- _EXTRACTED DATA_:
· · · · · · ·

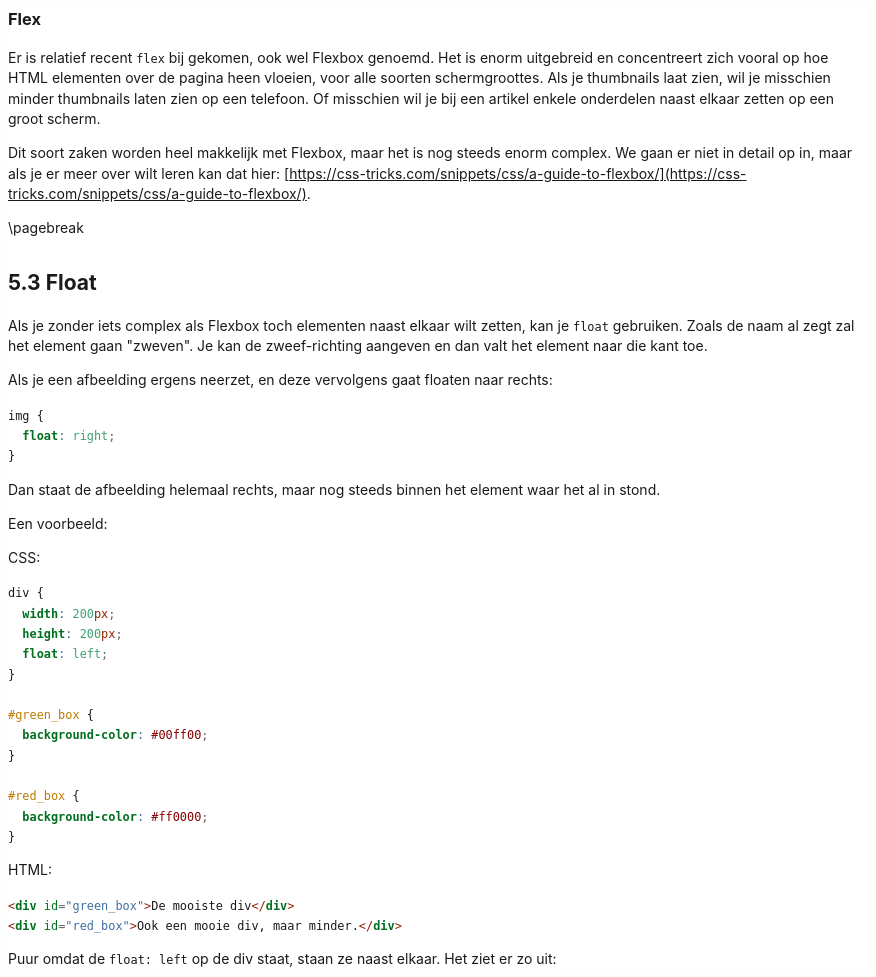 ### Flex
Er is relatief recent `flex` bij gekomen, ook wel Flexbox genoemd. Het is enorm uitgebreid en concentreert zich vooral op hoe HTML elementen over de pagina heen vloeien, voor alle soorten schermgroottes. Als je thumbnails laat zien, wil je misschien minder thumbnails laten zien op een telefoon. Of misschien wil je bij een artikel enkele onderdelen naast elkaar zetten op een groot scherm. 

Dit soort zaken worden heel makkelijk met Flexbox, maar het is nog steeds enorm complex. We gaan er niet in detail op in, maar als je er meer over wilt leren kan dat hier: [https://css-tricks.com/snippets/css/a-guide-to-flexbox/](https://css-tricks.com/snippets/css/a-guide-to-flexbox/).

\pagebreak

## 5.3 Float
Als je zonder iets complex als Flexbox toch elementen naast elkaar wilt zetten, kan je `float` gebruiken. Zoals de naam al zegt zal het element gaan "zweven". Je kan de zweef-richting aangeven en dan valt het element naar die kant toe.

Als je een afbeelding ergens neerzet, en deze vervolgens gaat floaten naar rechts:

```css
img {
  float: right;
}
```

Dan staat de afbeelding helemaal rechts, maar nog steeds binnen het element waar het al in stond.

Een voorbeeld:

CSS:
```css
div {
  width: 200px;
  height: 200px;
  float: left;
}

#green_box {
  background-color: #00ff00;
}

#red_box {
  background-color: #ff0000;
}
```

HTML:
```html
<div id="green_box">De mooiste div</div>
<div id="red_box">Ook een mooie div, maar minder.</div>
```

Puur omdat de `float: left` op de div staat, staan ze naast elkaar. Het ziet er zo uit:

· · · · · · ·

- _PROBLEM TO SOLVE_: What you give back should match the entries above exactly, except that pictures are dropped.

- _FINAL ANSWER_:
 ### Flex
Er is relatief recent `flex` bij gekomen, ook wel Flexbox genoemd. Het is enorm uitgebreid en concentreert zich vooral op hoe HTML elementen over de pagina heen vloeien, voor alle soorten schermgroottes. Als je thumbnails laat zien, wil je misschien minder thumbnails laten zien op een telefoon. Of misschien wil je bij een artikel enkele onderdelen naast elkaar zetten op een groot scherm. 

Dit soort zaken worden heel makkelijk met Flexbox, maar het is nog steeds enorm complex. We gaan er niet in detail op in, maar als je er meer over wilt leren kan dat hier: [https://css-tricks.com/snippets/css/a-guide-to-flexbox/](https://css-tricks.com/snippets/css/a-guide-to-flexbox/).

\pagebreak

## 5.3 Float
Als je zonder iets complex als Flexbox toch elementen naast elkaar wilt zetten, kan je `float` gebruiken. Zoals de naam al zegt zal het element gaan "zweven". Je kan de zweef-richting aangeven en dan valt het element naar die kant toe.

Als je een afbeelding ergens neerzet, en deze vervolgens gaat floaten naar rechts:

```css
img {
  float: right;
}
```

Dan staat de afbeelding helemaal rechts, maar nog steeds binnen het element waar het al in stond.

Een voorbeeld:

CSS:
```css
div {
  width: 200px;
  height: 200px;
  float: left;
}

#green_box {
  background-color: #00ff00;
}

#red_box {
  background-color: #ff0000;
}
```

HTML:
```html
<div id="green_box">De mooiste div</div>
<div id="red_box">Ook een mooie div, maar minder.</div>
```

Puur omdat de `float: left` op de div staat, staan ze naast elkaar. Het ziet er zo uit:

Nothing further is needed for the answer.